能力不足を理由に解雇する場合には特にこの「客観的合理的性」と「社会的相当性」が認められるのかという問題が発生することになる。
判例を見ていくと、単に従業員の人事考課が全従業員の中で相対的に低いということのみでは解雇権の濫用にあたるとされ、解雇が無効とされるケースが多い。つまり、企業が行う人事考課等に問題がなかったとしても、その結果のみをもって解雇を行っても正当性が認められる可能性は低い。
企業には、当該従業員の能力向上のために教育訓練・配置転換等の解雇回避に向けた取り組み・努力が求められることになる。

中途採用の場合

では、営業専門職、又は専門知識など高度な能力を有するとして中途採用された従業員が、期待された能力を発揮できなかった場合はどうであろうか。このケースでは、企業側に求められる教育訓練・配置転換等の解雇回避の努力は新入社員や一般の従業員と比べ低く、能力不足・成績不良を理由とする解雇は認められやすい傾向がある。

おわりに

就業規則の解雇事由に「業務能力が劣り、又は勤務成績が著しく不良の場合」といった条項を入れている企業は多いことだろう。
ただ、この条項のみを以って解雇は難しい。能力不足・成績不良を理由に解雇を検討する場合には、長期的視点に立って行う必要がある。
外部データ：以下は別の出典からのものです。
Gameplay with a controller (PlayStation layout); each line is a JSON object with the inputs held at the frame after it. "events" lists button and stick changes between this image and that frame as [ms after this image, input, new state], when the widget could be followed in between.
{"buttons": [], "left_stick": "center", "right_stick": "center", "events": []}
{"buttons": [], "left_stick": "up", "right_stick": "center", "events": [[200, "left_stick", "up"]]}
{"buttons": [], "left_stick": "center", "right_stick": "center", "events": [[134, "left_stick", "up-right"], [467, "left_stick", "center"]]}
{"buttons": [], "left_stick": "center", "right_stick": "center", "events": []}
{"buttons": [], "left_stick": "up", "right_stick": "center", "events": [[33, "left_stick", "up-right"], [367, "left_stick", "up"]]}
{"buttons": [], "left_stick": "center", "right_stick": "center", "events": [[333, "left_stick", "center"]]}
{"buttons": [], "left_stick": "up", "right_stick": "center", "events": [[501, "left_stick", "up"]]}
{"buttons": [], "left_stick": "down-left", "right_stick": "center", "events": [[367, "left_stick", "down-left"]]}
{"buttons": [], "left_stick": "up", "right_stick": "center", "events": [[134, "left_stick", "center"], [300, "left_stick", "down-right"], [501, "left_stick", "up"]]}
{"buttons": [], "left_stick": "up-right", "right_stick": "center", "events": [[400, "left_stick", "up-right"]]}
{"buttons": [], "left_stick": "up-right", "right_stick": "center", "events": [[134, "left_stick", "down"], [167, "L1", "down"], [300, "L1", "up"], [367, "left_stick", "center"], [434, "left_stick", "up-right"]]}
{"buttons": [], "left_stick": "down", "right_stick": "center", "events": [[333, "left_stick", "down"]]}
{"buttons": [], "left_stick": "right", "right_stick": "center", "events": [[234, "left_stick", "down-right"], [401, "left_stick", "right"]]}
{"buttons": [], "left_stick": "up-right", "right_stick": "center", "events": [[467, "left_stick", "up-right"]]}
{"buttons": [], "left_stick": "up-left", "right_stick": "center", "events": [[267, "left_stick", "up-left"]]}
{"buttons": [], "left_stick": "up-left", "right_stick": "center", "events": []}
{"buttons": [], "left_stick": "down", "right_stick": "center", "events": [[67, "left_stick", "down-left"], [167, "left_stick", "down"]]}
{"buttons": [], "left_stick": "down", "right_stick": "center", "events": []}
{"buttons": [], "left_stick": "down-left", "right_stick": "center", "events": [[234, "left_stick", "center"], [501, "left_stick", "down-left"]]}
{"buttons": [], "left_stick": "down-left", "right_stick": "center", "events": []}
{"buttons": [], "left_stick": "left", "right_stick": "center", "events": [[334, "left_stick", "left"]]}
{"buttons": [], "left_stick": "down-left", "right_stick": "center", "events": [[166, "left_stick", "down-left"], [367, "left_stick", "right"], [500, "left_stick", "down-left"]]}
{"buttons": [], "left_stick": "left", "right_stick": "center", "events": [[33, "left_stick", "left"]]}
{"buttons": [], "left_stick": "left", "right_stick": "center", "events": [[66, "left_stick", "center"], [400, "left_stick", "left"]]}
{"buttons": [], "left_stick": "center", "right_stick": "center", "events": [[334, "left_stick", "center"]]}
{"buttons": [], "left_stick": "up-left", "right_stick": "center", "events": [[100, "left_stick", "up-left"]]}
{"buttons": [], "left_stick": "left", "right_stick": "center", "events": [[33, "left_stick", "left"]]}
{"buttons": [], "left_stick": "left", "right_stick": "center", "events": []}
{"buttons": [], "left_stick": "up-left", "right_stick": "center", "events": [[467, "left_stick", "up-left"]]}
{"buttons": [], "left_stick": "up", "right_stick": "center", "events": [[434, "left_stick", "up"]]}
能力不足を感じ、その翌日に解雇するということは現実的には不可能である。原則として、不足している能力がどの部分であり、どのような水準にまで到達すればよいのかを目に見える形で当該従業員に伝え、改善する機会を与えることが必要となる。可能であれば他部署への配置転換も検討する必要がある。これらの取組を行ったうえで、初めて能力不足・成績不良を理由とする解雇が可能となる。
裏を返せば、これらの取組をきちんと行えば、能力不足による解雇も可能ということだ(解雇の正当性が認められるには、すべてケースバイケースであり、正解は無い)。
一概に、解雇は悪だとは全く思わないが、解雇は従業員にとって死刑宣告に等しい。企業には、解雇を回避するための取組を求められていることを忘れてはならない。